Le diplomate ivoirien s’est appuyé sur le point 6.4 de l’Accord politique de Ouagadougou signé le 4 mars, pour s’étonner que l’ONU n’ait pas encore levé les sanctions contre Charles Blé Goudé, Fofié Kouakou et Eugène Djué, d’une part. D’autre part, il a fait référence au point 6.1.2 de ce même Accord pour s’indigner que la communauté internationale traîne les pieds à suivre l’Union africaine et la CEDEAO dans leur recommandation d’autoriser la Côte d’Ivoire à importer les armements légers nécessaires au maintien de l’ordre et de la sécurité publique. «Près de huit mois après la signature de l’Accord de Ouagadougou, s’est-il plaint, aucune de ces mesures d’accompagnement, à la charge des Nations unies, n’a été exécutée».

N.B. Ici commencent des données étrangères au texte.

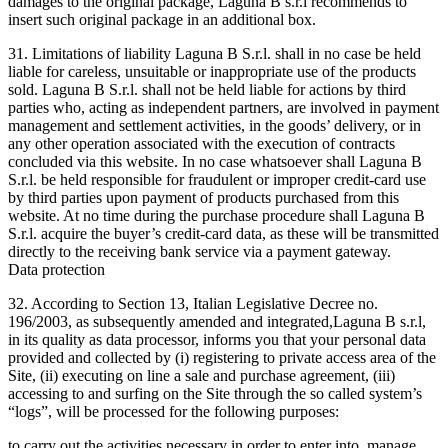
damages to the original package, Laguna B s.r.l recommends to
insert such original package in an additional box.
31. Limitations of liability Laguna B S.r.l. shall in no case be held
liable for careless, unsuitable or inappropriate use of the products
sold. Laguna B S.r.l. shall not be held liable for actions by third
parties who, acting as independent partners, are involved in payment
management and settlement activities, in the goods’ delivery, or in
any other operation associated with the execution of contracts
concluded via this website. In no case whatsoever shall Laguna B
S.r.l. be held responsible for fraudulent or improper credit-card use
by third parties upon payment of products purchased from this
website. At no time during the purchase procedure shall Laguna B
S.r.l. acquire the buyer’s credit-card data, as these will be transmitted
directly to the receiving bank service via a payment gateway.
Data protection
32. According to Section 13, Italian Legislative Decree no.
196/2003, as subsequently amended and integrated,Laguna B s.r.l,
in its quality as data processor, informs you that your personal data
provided and collected by (i) registering to private access area of the
Site, (ii) executing on line a sale and purchase agreement, (iii)
accessing to and surfing on the Site through the so called system’s
“logs”, will be processed for the following purposes:
to carry out the activities necessary in order to enter into, manage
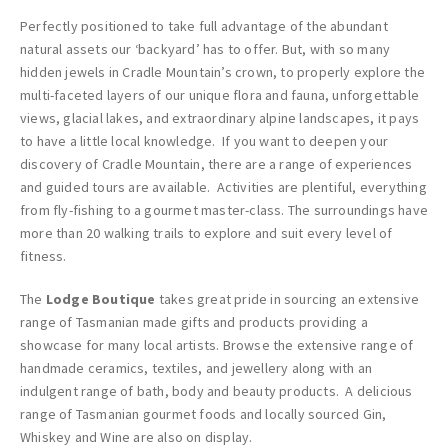
Perfectly positioned to take full advantage of the abundant
natural assets our ‘backyard’ has to offer. But, with so many
hidden jewels in Cradle Mountain’s crown, to properly explore the
multi-faceted layers of our unique flora and fauna, unforgettable
views, glacial lakes, and extraordinary alpine landscapes, it pays
to have a little local knowledge. If you want to deepen your
discovery of Cradle Mountain, there are a range of experiences
and guided tours are available. Activities are plentiful, everything
from fly-fishing to a gourmet master-class. The surroundings have
more than 20 walking trails to explore and suit every level of
fitness.
The
Lodge Boutique
takes great pride in sourcing an extensive
range of Tasmanian made gifts and products providing a
showcase for many local artists. Browse the extensive range of
handmade ceramics, textiles, and jewellery along with an
indulgent range of bath, body and beauty products. A delicious
range of Tasmanian gourmet foods and locally sourced Gin,
Whiskey and Wine are also on display.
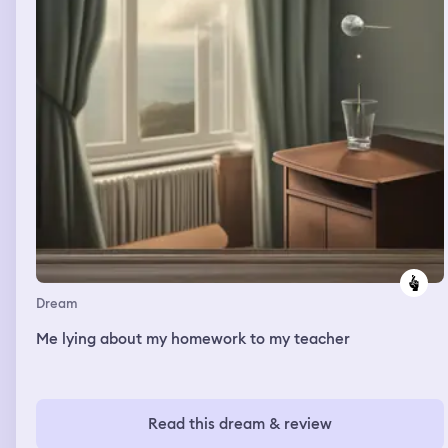
Dream
Me lying about my homework to my teacher
Read this dream & review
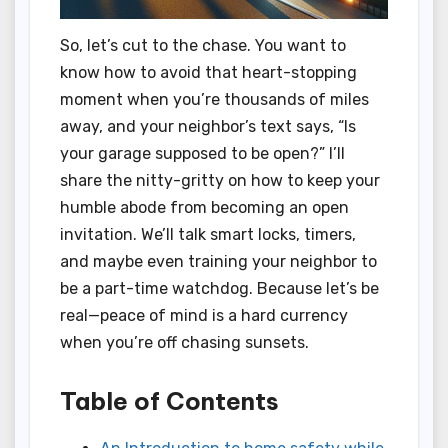
So, let’s cut to the chase. You want to
know how to avoid that heart-stopping
moment when you’re thousands of miles
away, and your neighbor’s text says, “Is
your garage supposed to be open?” I’ll
share the nitty-gritty on how to keep your
humble abode from becoming an open
invitation. We’ll talk smart locks, timers,
and maybe even training your neighbor to
be a part-time watchdog. Because let’s be
real—peace of mind is a hard currency
when you’re off chasing sunsets.
Table of Contents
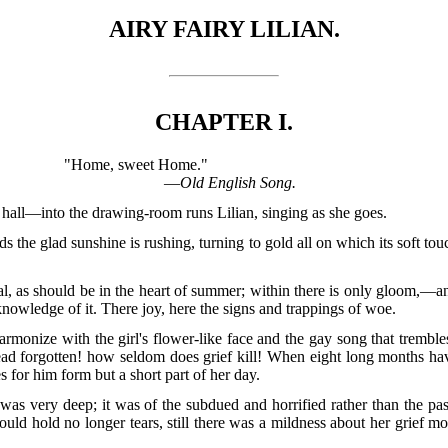
AIRY FAIRY LILIAN.
CHAPTER I.
"Home, sweet Home."
—
Old English Song.
hall—into the drawing-room runs Lilian, singing as she goes.
s the glad sunshine is rushing, turning to gold all on which its soft to
l, as should be in the heart of summer; within there is only gloom,—a
he knowledge of it. There joy, here the signs and trappings of woe.
onize with the girl's flower-like face and the gay song that trembles
ead forgotten! how seldom does grief kill! When eight long months hav
s for him form but a short part of her day.
, was very deep; it was of the subdued and horrified rather than the pa
uld hold no longer tears, still there was a mildness about her grief 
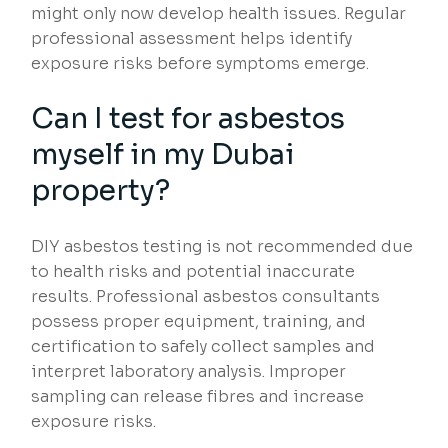
might only now develop health issues. Regular
professional assessment helps identify
exposure risks before symptoms emerge.
Can I test for asbestos
myself in my Dubai
property?
DIY asbestos testing is not recommended due
to health risks and potential inaccurate
results. Professional asbestos consultants
possess proper equipment, training, and
certification to safely collect samples and
interpret laboratory analysis. Improper
sampling can release fibres and increase
exposure risks.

Il n’en fallait pas plus pour qu’il dénonce et condamne «un projet de résolution anachronique demandant la prorogation des sanctions pour une année supplémentaire» qui circule en ce moment dans les couloirs de la maison de verre. «Si le but recherché par l’imposition des sanctions était de parvenir à la réconciliation et à la fin de la guerre, s’est-il énervé, pourquoi les maintenir aujourd’hui ? Existe-t-il un autre objectif que veut atteindre l’ONU en maintenant ces sanctions alors que le contexte de l’année 2007 est totalement différent de celui de 2004, date à la quelle a été votée la résolution 1572 ? Comment peut-on reprendre, en octobre 2007, le contenu et le ton de la résolution 1643 votée en décembre 2005 ?». Non sans marteler que la guerre est finie en Côte d’Ivoire. A preuve, a argumenté le diplomate, «ceux qui faisaient la guerre hier sont les meilleurs amis aujourd’hui. Le Premier ministre Guillaume Soro était, il y a deux jours, le samedi 20, l’invité de Charles Blé Goudé dans la région natale du Président Laurent Gbagbo».
Alcide Djédjé a profité de cette tribune pour soutenir le Président Alpha Oumar Konaré (Ndlr : président de la Commission de l’Union africaine) qui, le 25 septembre, au siège de l’ONU, plaidait pour que les partenaires de l’Afrique laissent les Africains gérer leurs affaires internes. «La paix en Côte d’Ivoire est venue des fils et des filles de Côte d’Ivoire avec la facilitation d’un Chef d’Etat de la sous-région-Ouest africaine et le soutien de l’Afrique», s’est-il réjoui. Et de souligner : «Le Conseil de sécurité comprend trois membres africains. Pourquoi ne pas leur laisser l’initiative des projets de résolution sur la Côte d’Ivoire ?» Le chef de la délégation ivoirienne à l’ONU a également mis à profit cette adresse pour accuser l’ONUCI de travailler sur «des allégations colportées çà et là» en lieu et place de «faits précis, vérifiables par tous». Aussi a-t-il invité les fonctionnaires de l’ONU en Côte d’Ivoire, notamment la division des droits de l’Homme, à faire preuve de rigueur dans leur travail.